Nathan doesn’t like to think about Rod’s decline, how he lost 112 pounds in his final months. But the day before he died in January, they watched “De-Lovely,” a musical biopic about Cole Porter, and Rod sang every song and applauded the closing credits. A few friends came to visit, and Rod told them jokes, determined to make them laugh.
At the end, Rod was at peace with his own life, Nathan says. His only concern: “He wanted to make sure I was going to be all right.”
Nathan, now 72, feels himself changing in Rod’s absence; now he’s the one who starts conversations with strangers, sharing things he once considered too personal. And he likes talking about Rod: “I’m proud of the life we had together.”

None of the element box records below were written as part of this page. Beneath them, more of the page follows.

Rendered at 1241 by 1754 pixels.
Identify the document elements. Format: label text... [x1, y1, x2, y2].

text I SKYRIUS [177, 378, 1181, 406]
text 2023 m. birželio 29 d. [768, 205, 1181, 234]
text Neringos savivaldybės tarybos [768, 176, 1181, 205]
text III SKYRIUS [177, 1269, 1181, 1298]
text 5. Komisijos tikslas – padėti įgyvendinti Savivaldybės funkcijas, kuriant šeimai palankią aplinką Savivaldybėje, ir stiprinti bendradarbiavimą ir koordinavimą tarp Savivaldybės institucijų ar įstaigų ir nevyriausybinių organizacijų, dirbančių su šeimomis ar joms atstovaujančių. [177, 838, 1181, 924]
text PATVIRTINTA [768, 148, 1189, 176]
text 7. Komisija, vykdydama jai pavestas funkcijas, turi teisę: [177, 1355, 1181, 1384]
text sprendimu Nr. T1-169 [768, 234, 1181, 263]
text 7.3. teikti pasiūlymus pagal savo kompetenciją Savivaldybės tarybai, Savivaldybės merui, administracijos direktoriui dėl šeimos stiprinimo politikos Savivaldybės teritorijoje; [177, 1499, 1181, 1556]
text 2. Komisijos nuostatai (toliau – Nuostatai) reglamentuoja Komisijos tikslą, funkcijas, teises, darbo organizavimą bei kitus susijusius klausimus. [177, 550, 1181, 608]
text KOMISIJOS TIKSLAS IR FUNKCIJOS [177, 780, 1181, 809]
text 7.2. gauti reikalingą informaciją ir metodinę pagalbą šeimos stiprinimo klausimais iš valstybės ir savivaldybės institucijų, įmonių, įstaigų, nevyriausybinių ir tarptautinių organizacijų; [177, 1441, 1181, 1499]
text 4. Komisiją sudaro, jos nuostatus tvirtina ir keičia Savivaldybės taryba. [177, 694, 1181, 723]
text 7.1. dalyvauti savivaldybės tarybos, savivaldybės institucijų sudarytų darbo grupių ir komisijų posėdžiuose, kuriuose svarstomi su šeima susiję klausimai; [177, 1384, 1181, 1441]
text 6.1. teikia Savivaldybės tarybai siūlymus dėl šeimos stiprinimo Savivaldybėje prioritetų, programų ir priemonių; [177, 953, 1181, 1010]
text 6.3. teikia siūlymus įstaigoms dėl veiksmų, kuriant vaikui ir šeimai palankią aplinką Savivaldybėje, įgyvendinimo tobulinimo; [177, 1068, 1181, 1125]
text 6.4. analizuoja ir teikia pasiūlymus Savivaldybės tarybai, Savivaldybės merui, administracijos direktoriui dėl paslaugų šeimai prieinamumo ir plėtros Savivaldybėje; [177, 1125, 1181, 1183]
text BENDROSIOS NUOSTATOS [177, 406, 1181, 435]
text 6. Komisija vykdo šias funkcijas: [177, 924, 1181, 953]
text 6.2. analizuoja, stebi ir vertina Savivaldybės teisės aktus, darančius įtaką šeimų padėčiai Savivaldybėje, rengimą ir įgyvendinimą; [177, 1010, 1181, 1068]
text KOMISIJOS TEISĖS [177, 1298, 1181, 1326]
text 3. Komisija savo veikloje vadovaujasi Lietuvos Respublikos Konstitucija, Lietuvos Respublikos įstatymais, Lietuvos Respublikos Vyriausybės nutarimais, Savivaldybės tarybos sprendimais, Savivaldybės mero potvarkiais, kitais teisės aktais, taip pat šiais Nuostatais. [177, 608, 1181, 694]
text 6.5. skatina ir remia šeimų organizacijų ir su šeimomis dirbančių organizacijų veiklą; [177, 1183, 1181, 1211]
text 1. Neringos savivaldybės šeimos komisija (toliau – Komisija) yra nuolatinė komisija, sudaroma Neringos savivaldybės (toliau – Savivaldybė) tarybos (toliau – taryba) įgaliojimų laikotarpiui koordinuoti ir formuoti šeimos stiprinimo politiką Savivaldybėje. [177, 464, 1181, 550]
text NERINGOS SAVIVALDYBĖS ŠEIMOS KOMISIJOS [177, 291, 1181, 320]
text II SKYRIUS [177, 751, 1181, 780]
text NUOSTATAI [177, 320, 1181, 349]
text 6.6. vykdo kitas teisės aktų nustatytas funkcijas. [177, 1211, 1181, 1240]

When Nathan told the Montgomery County Fair judges that Rod had died, they created an annual memorial award in his honor: The Rod “Doc” Hardin Crochet Award. Rod won it for the first and last time in August, a recognition of his work over many years at the fair. Nathan found out when he visited the fair and saw the purple ribbon displayed beside the afghan.
This month, Nathan will return alone to Italy - Florence, their favorite city - and he’ll leave some of Rod’s ashes there. He’ll spend Thanksgiving away from home for the first time in many years, visiting his sisters in Virginia. He thinks he might adopt a little dog to keep him company.
The closet upstairs is filled with dozens of blankets that Rod made over the years, and most will be given to the people who knew and loved him. But his final, prizewinning afghan - “I’m keeping that one,” Nathan says.
He won’t tuck it away in a drawer, or display it on a wall. It gets cold in their house, with its tall ceilings and many windows. So when winter comes, his husband’s last work of art will keep him warm.